Provided information:
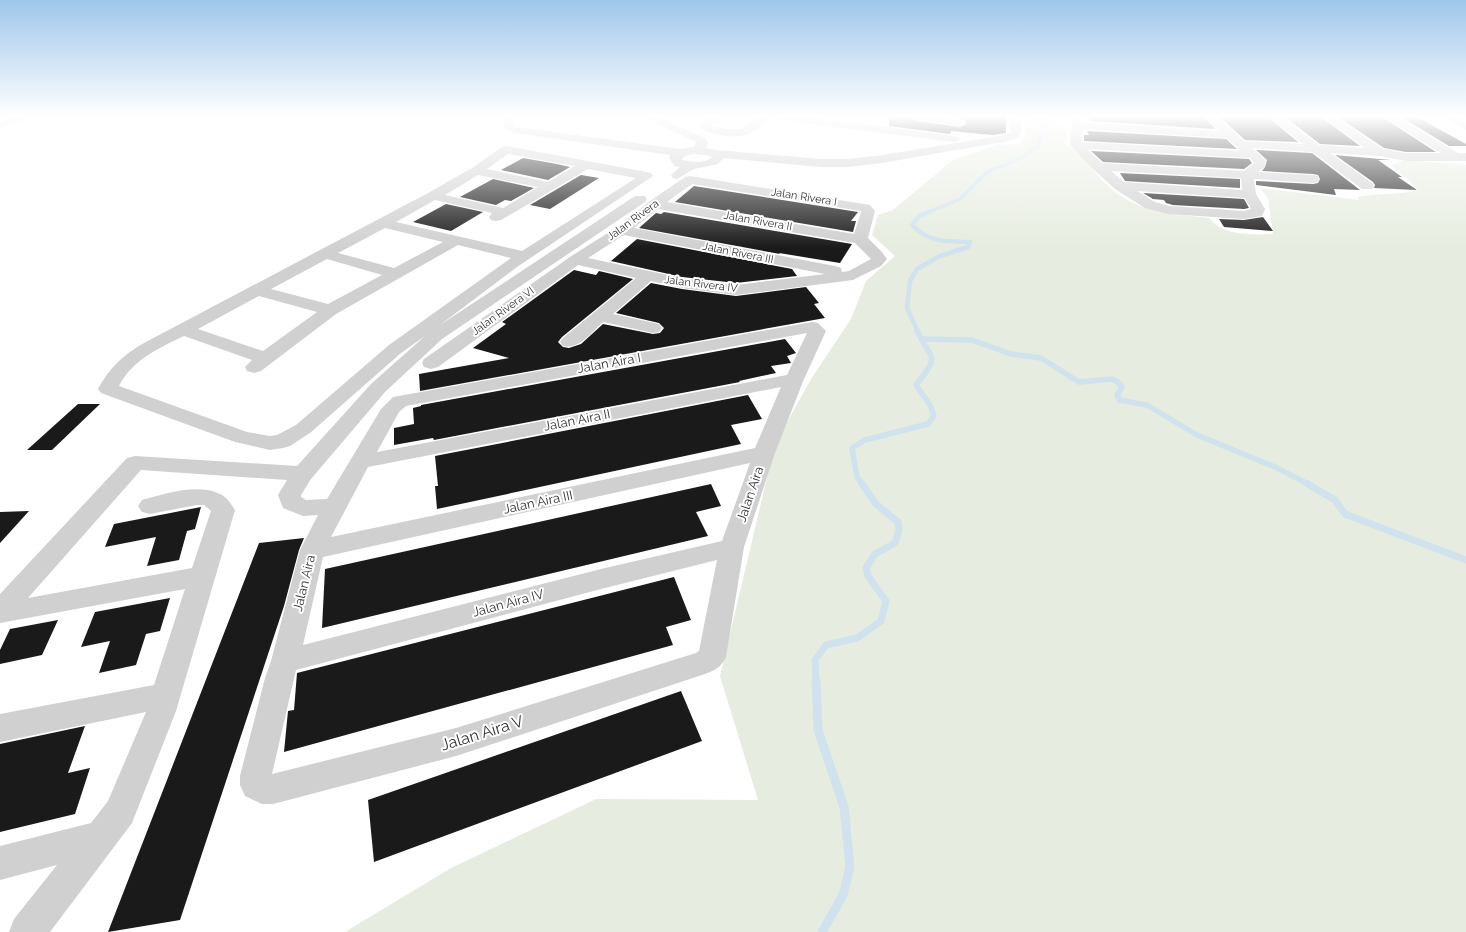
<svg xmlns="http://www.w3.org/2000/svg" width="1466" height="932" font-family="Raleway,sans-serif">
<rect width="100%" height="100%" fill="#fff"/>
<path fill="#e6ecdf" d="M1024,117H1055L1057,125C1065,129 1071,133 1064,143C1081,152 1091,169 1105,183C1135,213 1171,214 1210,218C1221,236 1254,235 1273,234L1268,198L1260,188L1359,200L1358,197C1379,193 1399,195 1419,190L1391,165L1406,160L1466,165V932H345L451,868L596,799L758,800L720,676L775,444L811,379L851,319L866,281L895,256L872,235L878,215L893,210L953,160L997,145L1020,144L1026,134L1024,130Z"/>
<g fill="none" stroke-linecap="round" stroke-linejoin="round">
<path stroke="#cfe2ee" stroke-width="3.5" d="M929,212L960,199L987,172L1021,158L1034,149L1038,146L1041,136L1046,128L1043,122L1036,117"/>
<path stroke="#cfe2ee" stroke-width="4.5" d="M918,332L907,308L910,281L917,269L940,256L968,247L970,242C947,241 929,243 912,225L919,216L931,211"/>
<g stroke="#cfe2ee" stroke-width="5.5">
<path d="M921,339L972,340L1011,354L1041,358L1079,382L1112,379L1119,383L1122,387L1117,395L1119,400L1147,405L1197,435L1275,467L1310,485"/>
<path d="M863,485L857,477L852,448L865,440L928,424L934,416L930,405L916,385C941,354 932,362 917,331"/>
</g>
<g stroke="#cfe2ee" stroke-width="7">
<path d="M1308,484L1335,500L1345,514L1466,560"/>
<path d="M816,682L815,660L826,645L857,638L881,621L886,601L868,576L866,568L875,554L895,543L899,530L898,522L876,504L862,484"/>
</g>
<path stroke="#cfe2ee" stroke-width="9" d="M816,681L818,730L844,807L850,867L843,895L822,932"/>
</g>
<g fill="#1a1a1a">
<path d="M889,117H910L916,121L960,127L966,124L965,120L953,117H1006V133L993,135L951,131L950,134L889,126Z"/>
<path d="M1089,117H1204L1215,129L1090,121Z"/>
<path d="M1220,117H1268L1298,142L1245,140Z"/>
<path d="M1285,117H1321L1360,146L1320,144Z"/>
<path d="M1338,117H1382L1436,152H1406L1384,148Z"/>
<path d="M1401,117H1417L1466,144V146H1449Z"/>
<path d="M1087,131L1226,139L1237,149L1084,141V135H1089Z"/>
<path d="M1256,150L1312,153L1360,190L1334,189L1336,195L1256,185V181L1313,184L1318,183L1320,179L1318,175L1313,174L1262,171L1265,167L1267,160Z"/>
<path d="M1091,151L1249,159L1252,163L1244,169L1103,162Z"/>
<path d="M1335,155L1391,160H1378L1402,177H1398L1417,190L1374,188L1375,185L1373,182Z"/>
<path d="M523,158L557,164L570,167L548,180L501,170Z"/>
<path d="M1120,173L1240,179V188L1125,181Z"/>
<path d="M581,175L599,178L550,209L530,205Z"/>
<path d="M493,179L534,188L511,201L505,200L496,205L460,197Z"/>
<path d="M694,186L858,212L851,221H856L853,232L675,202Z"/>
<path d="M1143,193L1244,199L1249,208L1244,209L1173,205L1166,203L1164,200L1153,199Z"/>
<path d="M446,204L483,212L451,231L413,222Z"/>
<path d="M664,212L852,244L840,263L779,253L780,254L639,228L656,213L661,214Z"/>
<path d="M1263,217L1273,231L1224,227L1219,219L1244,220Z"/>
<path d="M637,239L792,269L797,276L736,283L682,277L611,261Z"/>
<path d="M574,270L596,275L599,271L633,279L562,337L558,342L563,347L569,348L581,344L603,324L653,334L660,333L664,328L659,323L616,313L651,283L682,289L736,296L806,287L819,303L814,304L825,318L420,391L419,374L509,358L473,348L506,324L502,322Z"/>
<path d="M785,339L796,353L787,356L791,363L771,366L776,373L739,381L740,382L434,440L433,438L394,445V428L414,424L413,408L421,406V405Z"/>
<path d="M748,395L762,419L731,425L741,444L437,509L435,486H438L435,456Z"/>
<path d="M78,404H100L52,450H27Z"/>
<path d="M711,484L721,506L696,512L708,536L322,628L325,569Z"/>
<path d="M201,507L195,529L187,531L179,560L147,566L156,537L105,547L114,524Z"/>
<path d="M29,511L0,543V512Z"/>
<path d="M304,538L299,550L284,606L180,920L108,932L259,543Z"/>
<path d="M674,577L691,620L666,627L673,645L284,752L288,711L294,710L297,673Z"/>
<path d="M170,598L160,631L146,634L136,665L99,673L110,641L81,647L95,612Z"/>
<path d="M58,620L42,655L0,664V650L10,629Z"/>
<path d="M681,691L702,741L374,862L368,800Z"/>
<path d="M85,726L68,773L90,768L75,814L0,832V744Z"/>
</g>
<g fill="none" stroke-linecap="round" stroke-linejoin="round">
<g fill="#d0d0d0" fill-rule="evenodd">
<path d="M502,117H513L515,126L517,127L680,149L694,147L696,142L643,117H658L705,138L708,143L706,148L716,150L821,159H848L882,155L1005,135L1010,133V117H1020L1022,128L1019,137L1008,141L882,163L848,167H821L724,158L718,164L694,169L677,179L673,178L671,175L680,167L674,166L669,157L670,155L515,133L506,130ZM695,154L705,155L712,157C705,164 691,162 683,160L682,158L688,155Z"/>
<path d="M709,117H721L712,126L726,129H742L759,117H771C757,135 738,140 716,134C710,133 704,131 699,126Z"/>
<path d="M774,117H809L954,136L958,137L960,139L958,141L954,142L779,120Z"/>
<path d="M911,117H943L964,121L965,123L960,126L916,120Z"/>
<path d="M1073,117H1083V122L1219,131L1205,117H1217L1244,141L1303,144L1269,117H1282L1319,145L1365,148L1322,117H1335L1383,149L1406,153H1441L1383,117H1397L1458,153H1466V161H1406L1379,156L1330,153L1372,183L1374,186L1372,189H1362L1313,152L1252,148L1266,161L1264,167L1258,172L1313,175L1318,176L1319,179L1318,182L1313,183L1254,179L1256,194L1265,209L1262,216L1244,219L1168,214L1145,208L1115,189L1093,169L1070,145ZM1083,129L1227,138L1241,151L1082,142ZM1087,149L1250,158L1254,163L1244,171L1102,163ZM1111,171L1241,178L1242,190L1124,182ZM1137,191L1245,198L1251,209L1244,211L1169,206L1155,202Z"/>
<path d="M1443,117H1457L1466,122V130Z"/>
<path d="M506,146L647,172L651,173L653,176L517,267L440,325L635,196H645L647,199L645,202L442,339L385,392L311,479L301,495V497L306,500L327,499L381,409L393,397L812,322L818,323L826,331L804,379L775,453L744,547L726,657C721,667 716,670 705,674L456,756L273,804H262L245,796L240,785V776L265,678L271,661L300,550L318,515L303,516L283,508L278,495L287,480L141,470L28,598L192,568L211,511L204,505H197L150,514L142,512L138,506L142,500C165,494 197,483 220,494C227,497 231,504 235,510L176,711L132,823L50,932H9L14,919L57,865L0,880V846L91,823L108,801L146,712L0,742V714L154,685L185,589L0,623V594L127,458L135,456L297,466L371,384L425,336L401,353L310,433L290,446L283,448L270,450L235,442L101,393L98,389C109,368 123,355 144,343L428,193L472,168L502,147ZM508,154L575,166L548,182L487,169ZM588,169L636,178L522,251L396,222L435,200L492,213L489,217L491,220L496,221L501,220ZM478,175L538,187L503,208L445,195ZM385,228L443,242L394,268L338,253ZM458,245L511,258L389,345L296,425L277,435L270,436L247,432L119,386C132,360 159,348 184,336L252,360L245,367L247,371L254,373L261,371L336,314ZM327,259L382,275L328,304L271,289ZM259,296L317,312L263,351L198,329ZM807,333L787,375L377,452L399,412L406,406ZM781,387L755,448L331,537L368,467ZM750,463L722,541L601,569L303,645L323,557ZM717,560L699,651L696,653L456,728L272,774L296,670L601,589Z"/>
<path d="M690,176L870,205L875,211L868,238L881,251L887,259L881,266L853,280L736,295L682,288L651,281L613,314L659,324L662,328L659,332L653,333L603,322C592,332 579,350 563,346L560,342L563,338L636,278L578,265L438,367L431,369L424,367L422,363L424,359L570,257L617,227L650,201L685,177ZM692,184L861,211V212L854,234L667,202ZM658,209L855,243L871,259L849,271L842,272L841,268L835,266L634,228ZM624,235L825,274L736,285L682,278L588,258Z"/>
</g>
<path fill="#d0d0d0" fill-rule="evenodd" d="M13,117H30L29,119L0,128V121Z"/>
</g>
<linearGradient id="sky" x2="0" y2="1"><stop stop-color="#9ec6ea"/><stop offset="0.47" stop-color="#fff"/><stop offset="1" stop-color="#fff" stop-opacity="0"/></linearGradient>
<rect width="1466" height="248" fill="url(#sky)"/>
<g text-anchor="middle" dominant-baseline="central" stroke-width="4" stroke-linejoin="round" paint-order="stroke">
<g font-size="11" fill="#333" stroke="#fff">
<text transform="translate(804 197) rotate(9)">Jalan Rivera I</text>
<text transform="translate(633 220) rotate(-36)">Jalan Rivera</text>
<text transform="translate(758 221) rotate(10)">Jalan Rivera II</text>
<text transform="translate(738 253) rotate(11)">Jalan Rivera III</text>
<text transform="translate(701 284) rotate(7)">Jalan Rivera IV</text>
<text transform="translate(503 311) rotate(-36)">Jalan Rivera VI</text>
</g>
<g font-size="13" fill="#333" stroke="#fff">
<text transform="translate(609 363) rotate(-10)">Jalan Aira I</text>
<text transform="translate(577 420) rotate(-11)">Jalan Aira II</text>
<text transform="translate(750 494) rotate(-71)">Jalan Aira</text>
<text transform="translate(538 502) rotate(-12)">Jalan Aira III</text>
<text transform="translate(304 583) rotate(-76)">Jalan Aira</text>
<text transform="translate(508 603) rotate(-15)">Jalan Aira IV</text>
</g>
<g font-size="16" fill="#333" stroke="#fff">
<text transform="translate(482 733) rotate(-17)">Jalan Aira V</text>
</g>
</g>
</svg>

---

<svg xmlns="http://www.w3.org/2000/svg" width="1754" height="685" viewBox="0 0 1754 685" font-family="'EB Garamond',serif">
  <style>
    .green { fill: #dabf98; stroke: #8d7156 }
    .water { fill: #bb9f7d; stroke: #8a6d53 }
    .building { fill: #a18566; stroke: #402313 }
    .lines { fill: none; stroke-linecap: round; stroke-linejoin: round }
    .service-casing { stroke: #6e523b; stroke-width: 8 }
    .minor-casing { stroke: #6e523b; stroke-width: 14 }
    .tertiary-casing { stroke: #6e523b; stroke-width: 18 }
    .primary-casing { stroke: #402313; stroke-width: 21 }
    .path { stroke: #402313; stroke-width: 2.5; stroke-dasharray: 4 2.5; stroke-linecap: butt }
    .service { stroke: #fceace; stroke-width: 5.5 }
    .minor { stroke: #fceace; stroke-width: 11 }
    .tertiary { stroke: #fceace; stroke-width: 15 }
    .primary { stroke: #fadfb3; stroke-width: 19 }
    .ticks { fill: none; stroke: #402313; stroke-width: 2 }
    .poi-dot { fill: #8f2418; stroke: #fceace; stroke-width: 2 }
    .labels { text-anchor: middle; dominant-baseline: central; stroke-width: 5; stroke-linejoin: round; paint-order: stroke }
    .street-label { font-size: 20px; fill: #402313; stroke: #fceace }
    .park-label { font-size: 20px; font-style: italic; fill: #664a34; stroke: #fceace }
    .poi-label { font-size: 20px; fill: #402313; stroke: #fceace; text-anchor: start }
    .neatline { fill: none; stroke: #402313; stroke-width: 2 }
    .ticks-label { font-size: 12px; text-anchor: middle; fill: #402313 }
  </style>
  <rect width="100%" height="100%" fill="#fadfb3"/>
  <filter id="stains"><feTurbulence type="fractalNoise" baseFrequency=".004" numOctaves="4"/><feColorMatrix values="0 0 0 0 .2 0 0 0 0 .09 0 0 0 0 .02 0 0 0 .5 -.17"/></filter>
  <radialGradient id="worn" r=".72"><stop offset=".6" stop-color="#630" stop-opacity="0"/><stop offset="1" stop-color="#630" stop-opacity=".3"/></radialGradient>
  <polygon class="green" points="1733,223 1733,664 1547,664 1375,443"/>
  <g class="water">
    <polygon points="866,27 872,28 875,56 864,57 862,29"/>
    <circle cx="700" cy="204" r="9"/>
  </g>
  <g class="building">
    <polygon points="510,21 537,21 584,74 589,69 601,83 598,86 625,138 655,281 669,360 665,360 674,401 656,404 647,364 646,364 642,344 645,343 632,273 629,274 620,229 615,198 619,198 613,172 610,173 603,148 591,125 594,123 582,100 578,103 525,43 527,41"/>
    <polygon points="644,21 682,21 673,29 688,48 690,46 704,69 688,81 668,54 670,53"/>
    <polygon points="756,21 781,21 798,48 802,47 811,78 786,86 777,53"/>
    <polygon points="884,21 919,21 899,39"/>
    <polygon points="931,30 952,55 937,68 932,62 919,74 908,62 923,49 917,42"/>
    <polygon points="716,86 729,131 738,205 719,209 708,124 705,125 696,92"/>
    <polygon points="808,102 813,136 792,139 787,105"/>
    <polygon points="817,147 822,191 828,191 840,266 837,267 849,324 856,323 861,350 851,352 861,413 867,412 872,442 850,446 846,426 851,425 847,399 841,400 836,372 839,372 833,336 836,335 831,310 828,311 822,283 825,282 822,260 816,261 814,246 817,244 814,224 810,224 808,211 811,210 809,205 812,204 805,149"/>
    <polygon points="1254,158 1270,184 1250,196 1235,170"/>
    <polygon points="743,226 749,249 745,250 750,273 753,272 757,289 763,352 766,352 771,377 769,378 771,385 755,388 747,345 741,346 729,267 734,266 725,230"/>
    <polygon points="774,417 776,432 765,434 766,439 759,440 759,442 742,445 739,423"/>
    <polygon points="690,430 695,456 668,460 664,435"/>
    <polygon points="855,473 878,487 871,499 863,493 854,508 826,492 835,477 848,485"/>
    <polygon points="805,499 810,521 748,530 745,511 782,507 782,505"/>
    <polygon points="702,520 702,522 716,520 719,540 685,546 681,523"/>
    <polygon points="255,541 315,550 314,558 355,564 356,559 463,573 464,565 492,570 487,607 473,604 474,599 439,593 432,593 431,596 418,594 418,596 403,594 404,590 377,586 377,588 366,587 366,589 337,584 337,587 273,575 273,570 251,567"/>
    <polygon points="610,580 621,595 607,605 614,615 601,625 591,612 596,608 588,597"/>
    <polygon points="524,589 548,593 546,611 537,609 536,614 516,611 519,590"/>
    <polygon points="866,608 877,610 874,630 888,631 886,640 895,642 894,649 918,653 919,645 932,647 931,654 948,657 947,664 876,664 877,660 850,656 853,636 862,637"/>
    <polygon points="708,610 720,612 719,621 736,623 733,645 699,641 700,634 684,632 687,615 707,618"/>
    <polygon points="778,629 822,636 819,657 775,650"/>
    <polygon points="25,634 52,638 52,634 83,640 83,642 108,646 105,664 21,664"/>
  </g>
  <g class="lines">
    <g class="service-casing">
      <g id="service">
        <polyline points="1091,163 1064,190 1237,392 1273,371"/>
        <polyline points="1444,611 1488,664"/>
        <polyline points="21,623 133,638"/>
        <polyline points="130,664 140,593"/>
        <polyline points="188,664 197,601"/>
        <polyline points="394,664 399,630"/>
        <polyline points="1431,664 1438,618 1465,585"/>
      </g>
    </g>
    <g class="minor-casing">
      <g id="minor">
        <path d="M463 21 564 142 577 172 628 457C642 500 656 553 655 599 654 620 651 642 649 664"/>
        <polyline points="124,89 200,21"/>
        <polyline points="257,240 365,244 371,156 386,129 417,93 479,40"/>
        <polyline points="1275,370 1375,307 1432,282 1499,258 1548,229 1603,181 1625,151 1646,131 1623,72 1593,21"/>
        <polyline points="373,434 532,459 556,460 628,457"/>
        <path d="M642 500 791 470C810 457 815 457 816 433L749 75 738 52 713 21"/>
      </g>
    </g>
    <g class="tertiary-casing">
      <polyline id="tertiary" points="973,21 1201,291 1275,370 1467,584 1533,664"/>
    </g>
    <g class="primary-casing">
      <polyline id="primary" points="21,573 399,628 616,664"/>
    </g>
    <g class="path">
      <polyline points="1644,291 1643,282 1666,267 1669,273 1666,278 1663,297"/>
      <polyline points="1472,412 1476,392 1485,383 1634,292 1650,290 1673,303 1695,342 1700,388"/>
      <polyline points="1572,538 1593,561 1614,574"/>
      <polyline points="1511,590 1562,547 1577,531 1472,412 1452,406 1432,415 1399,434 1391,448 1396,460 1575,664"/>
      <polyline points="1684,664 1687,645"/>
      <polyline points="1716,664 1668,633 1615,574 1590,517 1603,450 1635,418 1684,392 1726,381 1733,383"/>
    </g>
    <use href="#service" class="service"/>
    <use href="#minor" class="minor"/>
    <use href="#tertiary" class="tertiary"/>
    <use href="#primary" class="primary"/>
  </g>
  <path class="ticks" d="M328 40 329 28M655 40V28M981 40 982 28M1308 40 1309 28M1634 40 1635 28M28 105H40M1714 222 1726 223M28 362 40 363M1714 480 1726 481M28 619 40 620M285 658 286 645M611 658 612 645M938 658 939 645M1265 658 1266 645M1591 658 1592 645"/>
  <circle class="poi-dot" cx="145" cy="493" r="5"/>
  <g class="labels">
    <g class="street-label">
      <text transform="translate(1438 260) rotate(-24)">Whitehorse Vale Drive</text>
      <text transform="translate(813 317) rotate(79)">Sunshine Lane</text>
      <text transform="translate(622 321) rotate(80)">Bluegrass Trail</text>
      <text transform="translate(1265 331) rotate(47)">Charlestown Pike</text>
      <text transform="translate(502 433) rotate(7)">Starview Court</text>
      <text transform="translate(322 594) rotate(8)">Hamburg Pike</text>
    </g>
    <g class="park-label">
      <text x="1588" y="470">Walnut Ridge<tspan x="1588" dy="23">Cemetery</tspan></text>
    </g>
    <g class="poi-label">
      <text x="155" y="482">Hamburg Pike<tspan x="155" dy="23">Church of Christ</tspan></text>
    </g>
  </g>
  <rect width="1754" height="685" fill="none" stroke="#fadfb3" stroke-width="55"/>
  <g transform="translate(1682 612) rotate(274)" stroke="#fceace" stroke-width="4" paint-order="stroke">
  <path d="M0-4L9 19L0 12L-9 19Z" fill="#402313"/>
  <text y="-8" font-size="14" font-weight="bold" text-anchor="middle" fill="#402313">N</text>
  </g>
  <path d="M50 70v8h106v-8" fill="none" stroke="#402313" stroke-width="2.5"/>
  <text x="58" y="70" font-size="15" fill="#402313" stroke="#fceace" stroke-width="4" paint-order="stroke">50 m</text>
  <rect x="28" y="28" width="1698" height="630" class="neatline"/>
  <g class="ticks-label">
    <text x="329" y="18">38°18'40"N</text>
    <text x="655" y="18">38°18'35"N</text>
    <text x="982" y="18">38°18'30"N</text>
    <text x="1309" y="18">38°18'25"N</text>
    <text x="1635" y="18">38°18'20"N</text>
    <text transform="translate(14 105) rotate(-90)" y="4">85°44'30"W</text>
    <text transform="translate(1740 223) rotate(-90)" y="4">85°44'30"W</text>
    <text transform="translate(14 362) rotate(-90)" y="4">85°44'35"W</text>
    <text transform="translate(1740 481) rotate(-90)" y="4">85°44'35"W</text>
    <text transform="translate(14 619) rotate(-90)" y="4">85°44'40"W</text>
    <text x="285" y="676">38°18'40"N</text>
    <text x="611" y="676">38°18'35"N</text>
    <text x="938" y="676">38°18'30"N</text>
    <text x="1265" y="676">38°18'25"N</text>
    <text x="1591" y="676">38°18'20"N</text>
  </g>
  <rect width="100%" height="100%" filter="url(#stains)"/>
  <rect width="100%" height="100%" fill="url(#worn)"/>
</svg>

Task requirements: Find every line in the records that contains the word "none"; copy those lines.

Output for this exercise:
<g fill="none" stroke-linecap="round" stroke-linejoin="round">
<g fill="none" stroke-linecap="round" stroke-linejoin="round">
    .lines { fill: none; stroke-linecap: round; stroke-linejoin: round }
    .ticks { fill: none; stroke: #402313; stroke-width: 2 }
    .neatline { fill: none; stroke: #402313; stroke-width: 2 }
  <rect width="1754" height="685" fill="none" stroke="#fadfb3" stroke-width="55"/>
  <path d="M50 70v8h106v-8" fill="none" stroke="#402313" stroke-width="2.5"/>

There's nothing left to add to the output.